**Task instructions**. Please return each line in the entries below that contains the string "githubusercontent", copying every such line in full. Matches must have the same letter case.

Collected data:
========================

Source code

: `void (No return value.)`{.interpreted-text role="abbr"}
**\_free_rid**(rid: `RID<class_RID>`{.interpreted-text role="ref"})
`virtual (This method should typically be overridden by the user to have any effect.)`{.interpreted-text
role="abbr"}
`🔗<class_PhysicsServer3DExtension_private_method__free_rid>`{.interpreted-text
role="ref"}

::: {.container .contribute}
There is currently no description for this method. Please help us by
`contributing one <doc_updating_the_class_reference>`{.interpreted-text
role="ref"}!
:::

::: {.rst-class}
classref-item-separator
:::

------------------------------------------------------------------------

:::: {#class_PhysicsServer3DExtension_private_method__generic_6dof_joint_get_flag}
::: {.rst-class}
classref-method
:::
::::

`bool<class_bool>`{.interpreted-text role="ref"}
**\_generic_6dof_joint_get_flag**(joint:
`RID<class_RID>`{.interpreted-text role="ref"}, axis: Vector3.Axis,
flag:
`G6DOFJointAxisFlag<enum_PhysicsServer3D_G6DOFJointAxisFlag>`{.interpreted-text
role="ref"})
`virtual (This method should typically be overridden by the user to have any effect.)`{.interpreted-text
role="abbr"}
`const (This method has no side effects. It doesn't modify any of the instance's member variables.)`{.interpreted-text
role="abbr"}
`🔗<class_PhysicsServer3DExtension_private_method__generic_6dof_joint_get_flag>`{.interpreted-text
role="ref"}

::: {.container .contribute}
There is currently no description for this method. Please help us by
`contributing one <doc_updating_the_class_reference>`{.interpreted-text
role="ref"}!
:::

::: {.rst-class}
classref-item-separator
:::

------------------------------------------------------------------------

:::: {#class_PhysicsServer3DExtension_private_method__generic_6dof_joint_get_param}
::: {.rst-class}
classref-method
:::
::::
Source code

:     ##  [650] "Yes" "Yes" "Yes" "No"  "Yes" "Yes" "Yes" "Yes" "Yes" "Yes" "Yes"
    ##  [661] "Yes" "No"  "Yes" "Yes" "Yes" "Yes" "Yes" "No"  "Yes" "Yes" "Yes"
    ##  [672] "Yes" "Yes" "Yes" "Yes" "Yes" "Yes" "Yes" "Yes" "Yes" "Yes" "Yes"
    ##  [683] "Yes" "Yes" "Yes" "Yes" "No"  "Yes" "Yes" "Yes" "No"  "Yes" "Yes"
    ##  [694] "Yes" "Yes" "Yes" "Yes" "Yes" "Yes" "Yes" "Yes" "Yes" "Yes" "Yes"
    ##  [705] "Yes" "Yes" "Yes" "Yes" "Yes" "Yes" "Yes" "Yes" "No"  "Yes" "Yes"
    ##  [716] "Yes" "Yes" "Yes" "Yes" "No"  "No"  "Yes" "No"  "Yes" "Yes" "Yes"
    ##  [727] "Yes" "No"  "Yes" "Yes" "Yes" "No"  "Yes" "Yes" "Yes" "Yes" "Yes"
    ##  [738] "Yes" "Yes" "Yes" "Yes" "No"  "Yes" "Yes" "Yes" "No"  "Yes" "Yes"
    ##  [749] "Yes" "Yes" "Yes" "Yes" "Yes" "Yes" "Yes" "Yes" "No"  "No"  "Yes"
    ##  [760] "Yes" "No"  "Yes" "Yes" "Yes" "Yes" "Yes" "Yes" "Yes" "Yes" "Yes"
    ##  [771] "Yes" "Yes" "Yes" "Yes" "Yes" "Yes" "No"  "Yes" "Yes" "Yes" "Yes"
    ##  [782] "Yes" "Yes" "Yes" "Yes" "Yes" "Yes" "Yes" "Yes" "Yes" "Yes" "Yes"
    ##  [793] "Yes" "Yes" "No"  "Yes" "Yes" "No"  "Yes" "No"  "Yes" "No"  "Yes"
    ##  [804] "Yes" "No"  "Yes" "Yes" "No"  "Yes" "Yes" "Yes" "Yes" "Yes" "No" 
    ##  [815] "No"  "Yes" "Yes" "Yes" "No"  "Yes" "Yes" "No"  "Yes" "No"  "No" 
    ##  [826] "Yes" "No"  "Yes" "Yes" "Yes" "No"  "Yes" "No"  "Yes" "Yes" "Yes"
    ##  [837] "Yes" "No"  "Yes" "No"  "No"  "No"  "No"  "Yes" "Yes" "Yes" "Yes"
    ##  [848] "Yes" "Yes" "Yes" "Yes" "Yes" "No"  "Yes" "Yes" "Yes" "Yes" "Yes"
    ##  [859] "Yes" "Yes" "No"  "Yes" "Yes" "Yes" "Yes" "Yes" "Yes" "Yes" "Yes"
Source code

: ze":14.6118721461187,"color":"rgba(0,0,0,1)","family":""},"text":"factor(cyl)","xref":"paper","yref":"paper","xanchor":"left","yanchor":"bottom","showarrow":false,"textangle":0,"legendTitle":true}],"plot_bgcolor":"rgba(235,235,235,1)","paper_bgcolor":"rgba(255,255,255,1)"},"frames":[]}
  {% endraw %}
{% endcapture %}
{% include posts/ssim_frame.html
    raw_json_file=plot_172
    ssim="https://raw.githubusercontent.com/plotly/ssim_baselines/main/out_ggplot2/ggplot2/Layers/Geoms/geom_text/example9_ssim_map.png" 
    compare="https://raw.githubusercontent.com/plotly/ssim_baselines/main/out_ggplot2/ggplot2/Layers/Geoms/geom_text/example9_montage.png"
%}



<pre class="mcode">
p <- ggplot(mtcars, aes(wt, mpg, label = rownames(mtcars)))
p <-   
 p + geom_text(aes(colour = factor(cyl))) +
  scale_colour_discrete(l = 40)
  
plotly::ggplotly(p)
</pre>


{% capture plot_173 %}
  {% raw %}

========================

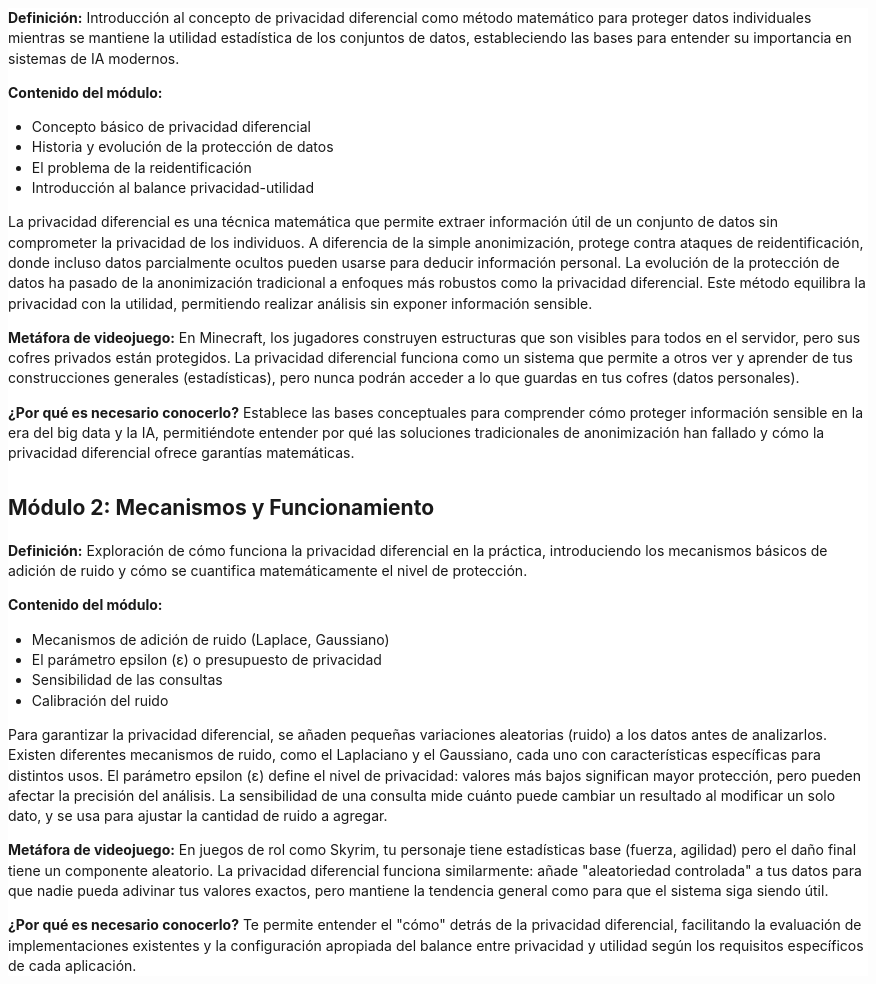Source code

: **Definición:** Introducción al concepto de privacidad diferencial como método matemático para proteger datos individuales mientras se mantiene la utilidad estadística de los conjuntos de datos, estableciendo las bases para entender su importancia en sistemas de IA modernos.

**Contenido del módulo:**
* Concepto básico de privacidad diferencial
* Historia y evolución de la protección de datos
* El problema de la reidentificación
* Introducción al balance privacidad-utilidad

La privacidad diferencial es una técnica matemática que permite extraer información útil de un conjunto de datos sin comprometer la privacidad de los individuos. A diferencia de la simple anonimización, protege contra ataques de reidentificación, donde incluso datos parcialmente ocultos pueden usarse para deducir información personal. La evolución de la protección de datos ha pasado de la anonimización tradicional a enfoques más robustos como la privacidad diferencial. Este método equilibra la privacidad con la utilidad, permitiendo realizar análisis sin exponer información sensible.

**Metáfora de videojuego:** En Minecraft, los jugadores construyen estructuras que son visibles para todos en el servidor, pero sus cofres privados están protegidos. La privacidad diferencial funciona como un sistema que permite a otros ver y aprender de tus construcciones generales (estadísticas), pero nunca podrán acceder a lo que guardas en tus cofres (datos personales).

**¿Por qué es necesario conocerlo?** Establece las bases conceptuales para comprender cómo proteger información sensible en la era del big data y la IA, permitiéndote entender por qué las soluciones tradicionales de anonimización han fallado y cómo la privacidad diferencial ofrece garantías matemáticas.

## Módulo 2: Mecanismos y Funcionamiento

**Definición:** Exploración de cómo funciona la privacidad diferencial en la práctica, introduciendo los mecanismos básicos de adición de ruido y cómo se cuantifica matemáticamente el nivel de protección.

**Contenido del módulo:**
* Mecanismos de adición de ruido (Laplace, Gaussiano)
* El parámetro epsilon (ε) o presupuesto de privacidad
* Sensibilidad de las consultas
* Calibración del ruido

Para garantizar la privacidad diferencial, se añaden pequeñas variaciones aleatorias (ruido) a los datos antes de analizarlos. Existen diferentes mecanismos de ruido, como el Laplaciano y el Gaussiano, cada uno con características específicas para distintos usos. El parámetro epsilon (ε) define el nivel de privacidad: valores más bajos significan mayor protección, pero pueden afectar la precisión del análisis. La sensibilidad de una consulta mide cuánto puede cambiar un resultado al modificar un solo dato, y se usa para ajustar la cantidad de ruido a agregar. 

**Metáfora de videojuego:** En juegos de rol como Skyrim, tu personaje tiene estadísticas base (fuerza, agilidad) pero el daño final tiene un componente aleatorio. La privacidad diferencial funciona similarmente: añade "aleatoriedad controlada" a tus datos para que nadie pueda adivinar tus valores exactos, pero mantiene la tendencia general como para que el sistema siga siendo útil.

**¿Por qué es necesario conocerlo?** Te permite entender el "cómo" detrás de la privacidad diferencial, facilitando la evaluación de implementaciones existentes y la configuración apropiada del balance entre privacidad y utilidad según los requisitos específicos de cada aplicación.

========================

**Written reply**.
    ssim="https://raw.githubusercontent.com/plotly/ssim_baselines/main/out_ggplot2/ggplot2/Layers/Geoms/geom_text/example9_ssim_map.png" 
    compare="https://raw.githubusercontent.com/plotly/ssim_baselines/main/out_ggplot2/ggplot2/Layers/Geoms/geom_text/example9_montage.png"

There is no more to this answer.